1. A sprawling litigation landscape, not a single number
There is no single source among the provided materials that compiles every lawsuit filed against President Biden or “the Biden administration” into one definitive tally. Coverage instead documents many discrete waves of litigation: multistate suits over student-loan relief, 19-state suits over a COVID contractor-vaccine rule, immigration and asylum challenges, advocacy-group suits alleging failure to prevent genocidal acts, and frequent state attorney-general lawsuits documented in press releases and trackers [4] [3] [5] [6]. Just Security’s litigation tracker framework illustrates the complexity by cataloguing major decisions and inherited cases without offering one headline total [7].
2. State attorneys general: prolific litigants and partisan context
State attorneys general have been especially active — sometimes framing litigation as a check on executive overreach. Texas AG Ken Paxton’s office, for instance, states he has filed more than 100 lawsuits against the Biden administration and touted winning a substantial share of those suits; that press release cites Paxton’s own count of 106 suits he has filed against the administration [1]. Separately, West Virginia’s AG circulated an analysis claiming an “unprecedented number of lawsuits” during Biden’s first 100 days; those materials are advocacy documents from state offices and reflect partisan legal strategy as well as factual claims [8].
3. Business groups and predictable regulatory fights
Business and trade groups have forecasted or filed numerous suits alleging regulatory overreach. The U.S. Chamber of Commerce told reporters it expects to file “at least 22” lawsuits against the administration before the end of the term, framing litigation as a response to rules the Chamber views as exceeding agency authority [2]. Those projections help explain part of the litigation volume: regulatory rulemakings often spawn coordinated legal challenges from industry coalitions rather than isolated private claims [2].
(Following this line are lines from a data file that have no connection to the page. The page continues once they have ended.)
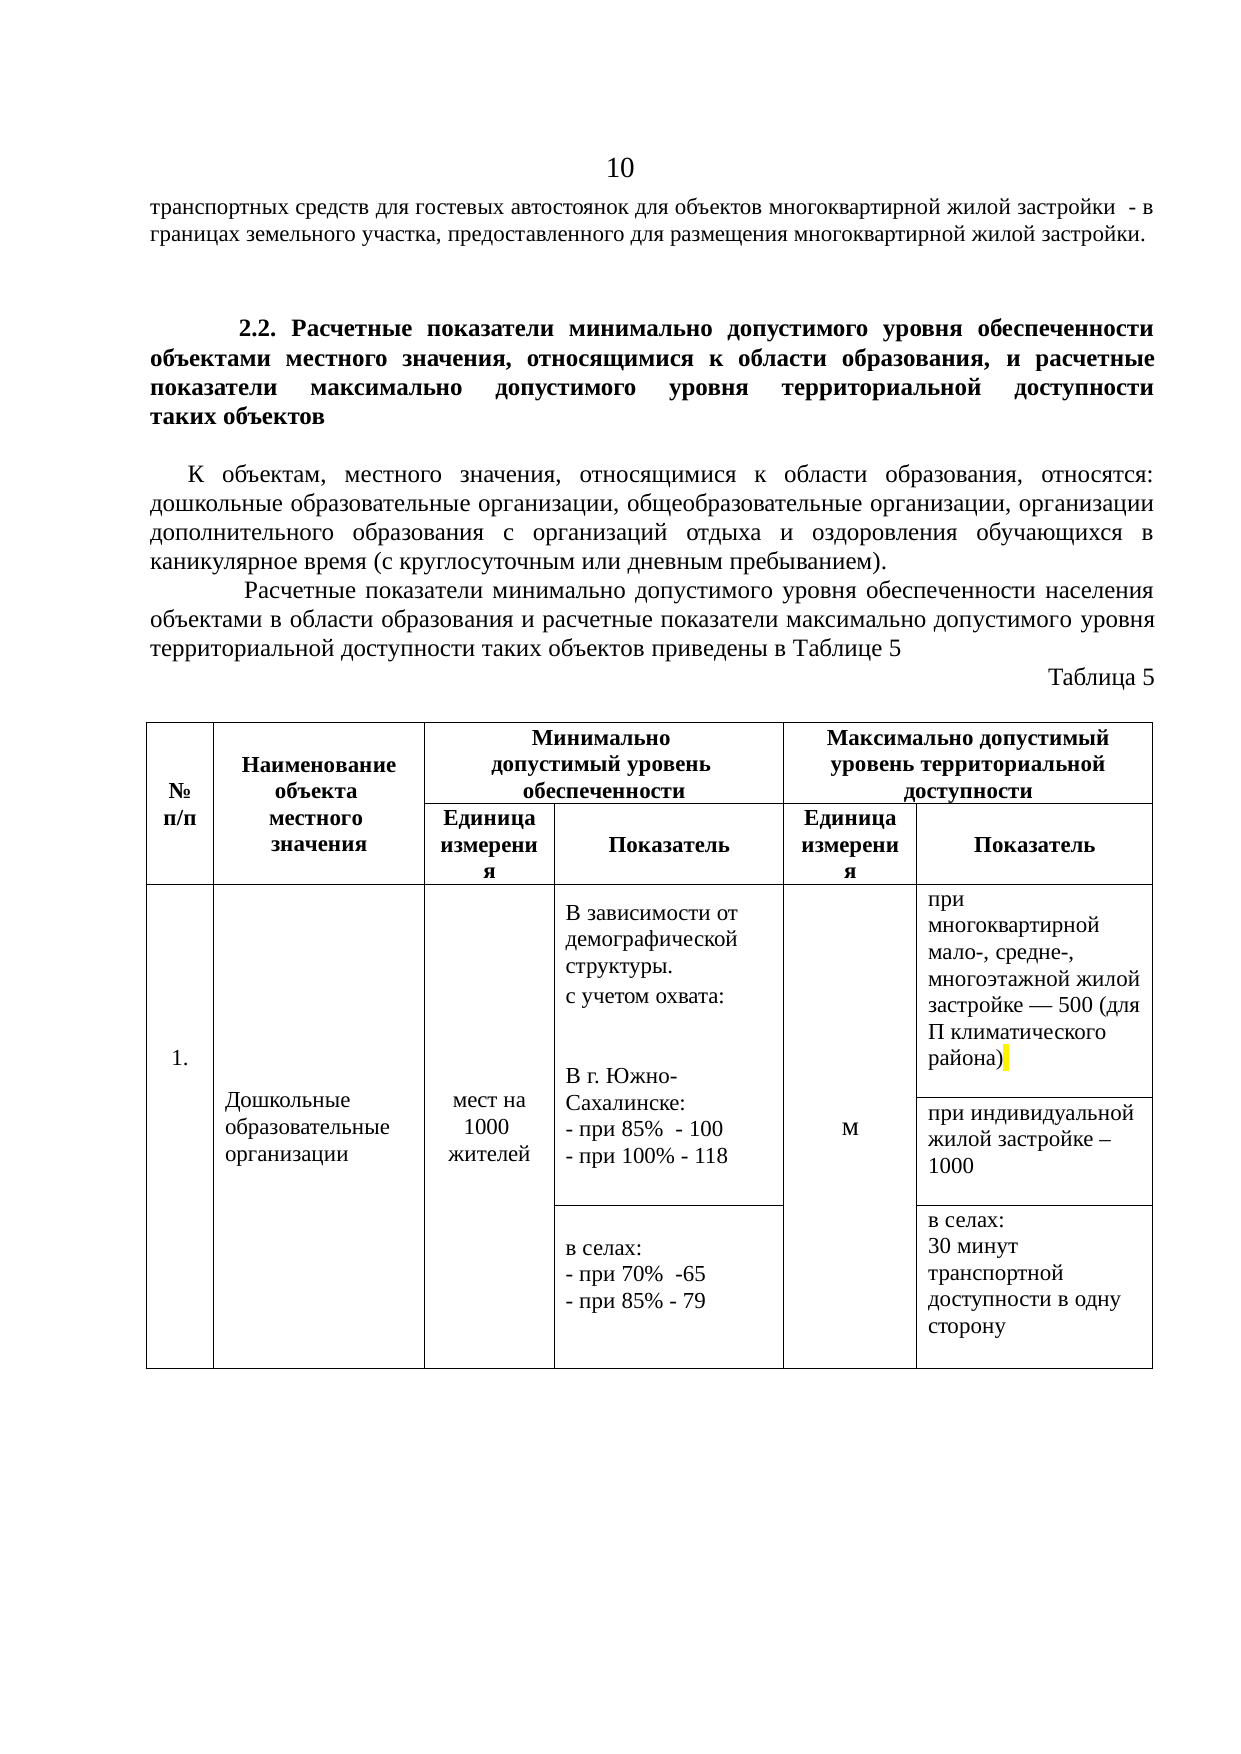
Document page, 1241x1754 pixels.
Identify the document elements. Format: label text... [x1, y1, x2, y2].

table_cell Единица измерения [425, 804, 554, 884]
text Таблица 5 [150, 662, 1155, 691]
table_header Минимально допустимый уровень обеспеченности [425, 723, 783, 803]
text 2.2. Расчетные показатели минимально допустимого уровня обеспеченности объектами местного значения, относящимися к области образования, и расчетные показатели максимально допустимого уровня территориальной доступности таких объектов [150, 313, 1155, 429]
table_cell Единица измерения [784, 804, 916, 884]
text транспортных средств для гостевых автостоянок для объектов многоквартирной жилой застройки - в границах земельного участка, предоставленного для размещения многоквартирной жилой застройки. [150, 193, 1155, 246]
table_cell в селах: 30 минут транспортной доступности в одну сторону [917, 1206, 1152, 1367]
table_cell при многоквартирной мало-, средне-, многоэтажной жилой застройке — 500 (для П климатического района) [917, 885, 1152, 1097]
table_header Максимально допустимый уровень территориальной доступности [784, 723, 1152, 803]
table_header № п/п [147, 723, 213, 884]
table_cell при индивидуальной жилой застройке – 1000 [917, 1098, 1152, 1204]
subtitle Расчетные показатели минимально допустимого уровня обеспеченности населения объектами в области образования и расчетные показатели максимально допустимого уровня территориальной доступности таких объектов приведены в Таблице 5 [150, 575, 1155, 662]
table_cell 1. [147, 885, 213, 1367]
text К объектам, местного значения, относящимися к области образования, относятся: дошкольные образовательные организации, общеобразовательные организации, организации дополнительного образования с организаций отдыха и оздоровления обучающихся в каникулярное время (с круглосуточным или дневным пребыванием). [150, 459, 1155, 575]
table_cell м [784, 885, 916, 1367]
table_cell Дошкольные образовательные организации [214, 885, 424, 1367]
table_cell мест на 1000 жителей [425, 885, 554, 1367]
table_header Наименование объекта местного значения [214, 723, 424, 884]
table_cell в селах: - при 70% -65 - при 85% - 79 [555, 1206, 783, 1367]
table_cell Показатель [555, 804, 783, 884]
table_cell Показатель [917, 804, 1152, 884]
table_cell В зависимости от демографической структуры. с учетом охвата: В г. Южно-Сахалинске: - при 85% - 100 - при 100% - 118 [555, 885, 783, 1204]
4. Litigation over high-profile policy moves
Several high-profile Biden policies prompted immediate, multistate or national litigation. The administration’s attempted student loan debt relief drew multistate suits led by Nebraska and Missouri and ultimately reached the Supreme Court; the administration lost that challenge, a concrete example where litigation produced a decisive judicial outcome [4]. Similarly, the 2021 federal-contractor vaccine mandate prompted 19-state litigation to block the rule [3]. More recent actions, such as asylum changes at the southern border, prompted nonprofit-led suits [5].
5. Human-rights and novel claims broaden the docket
Not all litigation is traditional regulatory or federal-state conflict. Civil liberties and human-rights organizations have filed suits against the Biden administration on novel grounds — for example, alleging failure to prevent “genocide” in Gaza and seeking declarations to halt U.S. aid or pressure Israeli conduct; these cases expand the legal landscape into international-law and moral-accountability claims [6] [9] [10]. These suits are less frequent but often high-profile and legally complex.
6. Why you won’t find a single, reliable tally in these sources
The available documents are a mix of advocacy releases, party-aligned AG statements, specialty trackers, and news reporting — none compiles every case into one verified total. Some figures are forecasts or partisan counts (e.g., Paxton’s 106 or the Chamber’s “at least 22”), while other materials catalogue specific categories (multistate suits, major policy challenges) without summing them [1] [2] [4] [7]. That means any single-number claim drawn from these sources risks conflating different producers’ counts or ignoring duplications [8].
7. Bottom line for readers
If you want a defensible numeric answer, available sources do not provide a single consolidated count; you can assemble an approximate total only by aggregating multiple trackers and verifying whether “suits against the administration” include agency-level, multistate, and private plaintiffs and whether duplicate cases are counted separately [7] [4]. For context, expect hundreds of individual filings across state AG offices, trade groups and advocacy organizations, with frequent partisan framing in press materials and periodic landmark rulings that shape the practical impact of that litigation [1] [2] [3].